Analysis of partially observed clustered data using generalized estimating equations and multiple imputation

Stata J. 2014 Oct 1;14(4):863-883.

Abstract

Clustered data arise in many settings, particularly within the social and biomedical sciences. As an example, multiple-source reports are commonly collected in child and adolescent psychiatric epidemiologic studies where researchers use various informants (e.g. parent and adolescent) to provide a holistic view of a subject's symptomatology. Fitzmaurice et al. (1995) have described estimation of multiple source models using a standard generalized estimating equation (GEE) framework. However, these studies often have missing data due to additional stages of consent and assent required.

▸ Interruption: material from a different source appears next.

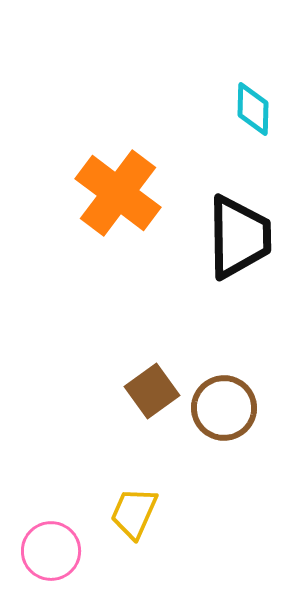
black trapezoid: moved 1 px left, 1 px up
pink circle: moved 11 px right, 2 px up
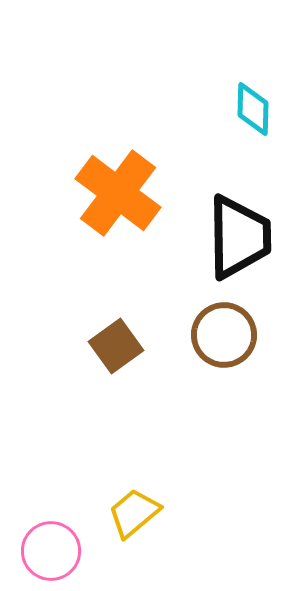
brown square: moved 36 px left, 45 px up
brown circle: moved 73 px up
yellow trapezoid: rotated 26 degrees clockwise
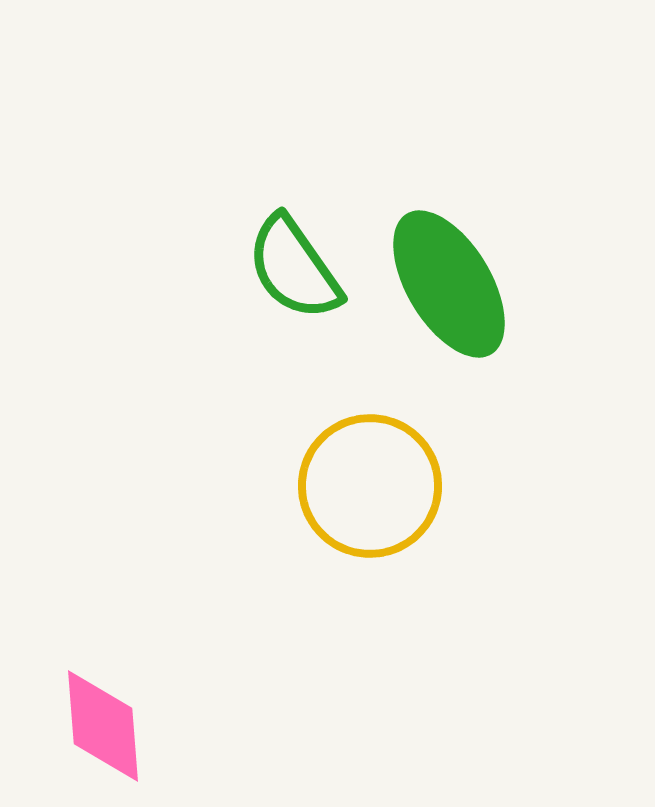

The usual GEE is unbiased when missingness is Missing Completely at Random (MCAR) in the sense of Little and Rubin (2002). This is a strong assumption that may not be tenable. Other options such as weighted generalized estimating equations (WEEs) are computationally challenging when missingness is non-monotone. Multiple imputation is an attractive method to fit incomplete data models while only requiring the less restrictive Missing at Random (MAR) assumption. Previously estimation of partially observed clustered data was computationally challenging however recent developments in Stata have facilitated their use in practice. We demonstrate how to utilize multiple imputation in conjunction with a GEE to investigate the prevalence of disordered eating symptoms in adolescents reported by parents and adolescents as well as factors associated with concordance and prevalence. The methods are motivated by the Avon Longitudinal Study of Parents and their Children (ALSPAC), a cohort study that enrolled more than 14,000 pregnant mothers in 1991-92 and has followed the health and development of their children at regular intervals. While point estimates were fairly similar to the GEE under MCAR, the MAR model had smaller standard errors, while requiring less stringent assumptions regarding missingness.

Keywords: ALSPAC study; eating disorders; generalized estimating equations; missing at random; missing completely at random; missing data; multiple imputation; multiple informants; weighted estimating equations.